A translator from Intel SSE intrinsics to Arm/Aarch64 NEON implementation

Geek Repo:Geek Repo

Github PK Tool:Github PK Tool

Comment regarding _mm_dp_pd

jnettlet opened this issue · comments

This comment was pointed out to me regarding the sse2neon implemention "There's a small issue with the _mm_dp_pd impl, though: you do the mul first and then mask the result according to imm8[4:5]. That is the opposite order to what the sse41 definition says; the sse41 original will avoid unwanted ops, eg. on NaNs, your impl won't"

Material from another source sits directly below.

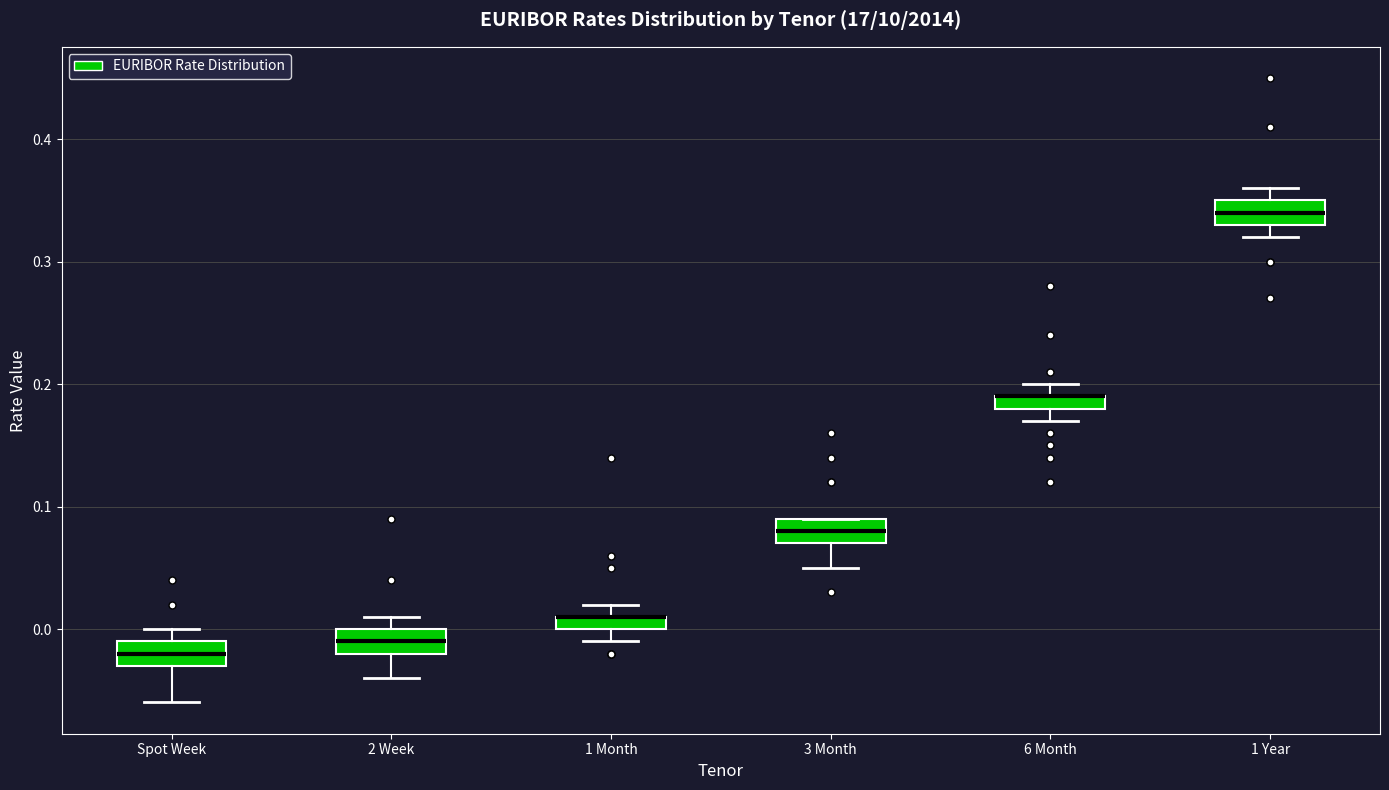

Where does the lower whisker of the box for 1 Year end on the y-axis? The values are not printed on the chart, so give them approximately, as read against the axis.

0.32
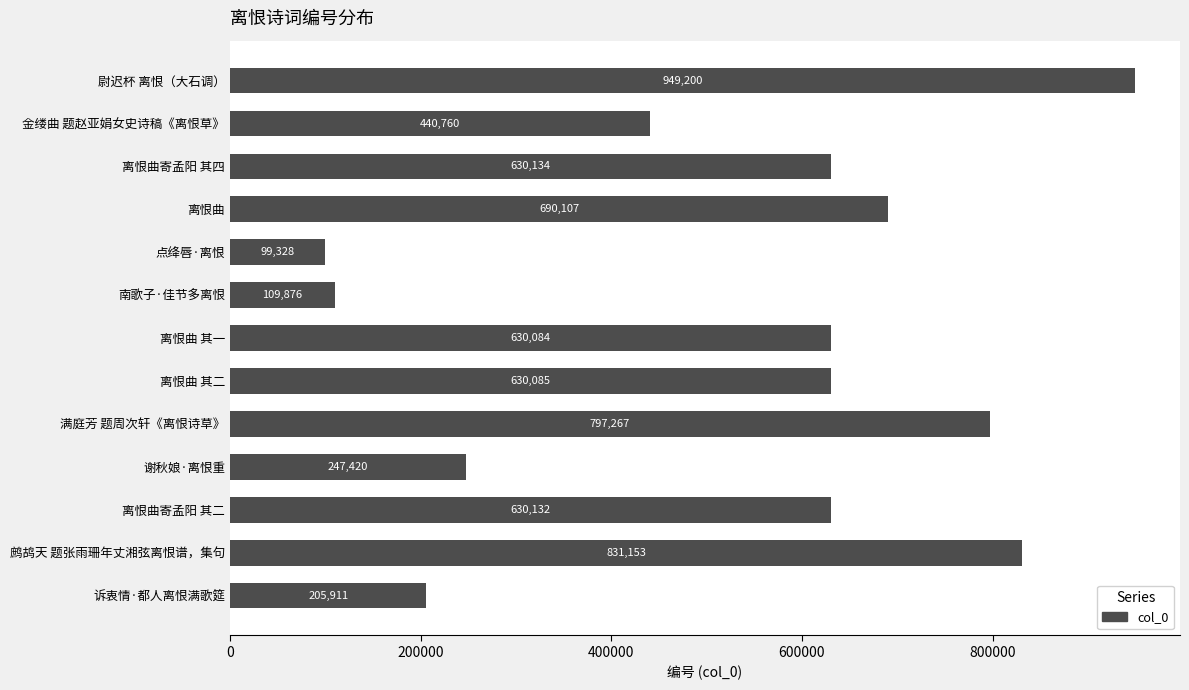

What is the smallest value displayed?

99328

Reviewing https://software.intel.com/sites/landingpage/IntrinsicsGuide/#text=_mm_dp_pd&expand=2714 that does seem to be the case.

The _mm_dp_pd implementation is slightly different from the description on Intel Intrinsic Guide _mm_dp_pd.
Currently, I do not find any other NEON intrinsic suitable to replace the implementation to avoid unwanted ops.
Hence, to follow the definition of _mm_dp_pd, at least the if-else statement would be added, which would cause the additional branch.

@jnettlet I guess you are concerned about the multiplication of signaling NaN (SNaN) that causes the exception or sets the invalid operation flag?

That is the concern, although I currently have no direct implementations that trigger this in any of the projects I am testing with sse2neon.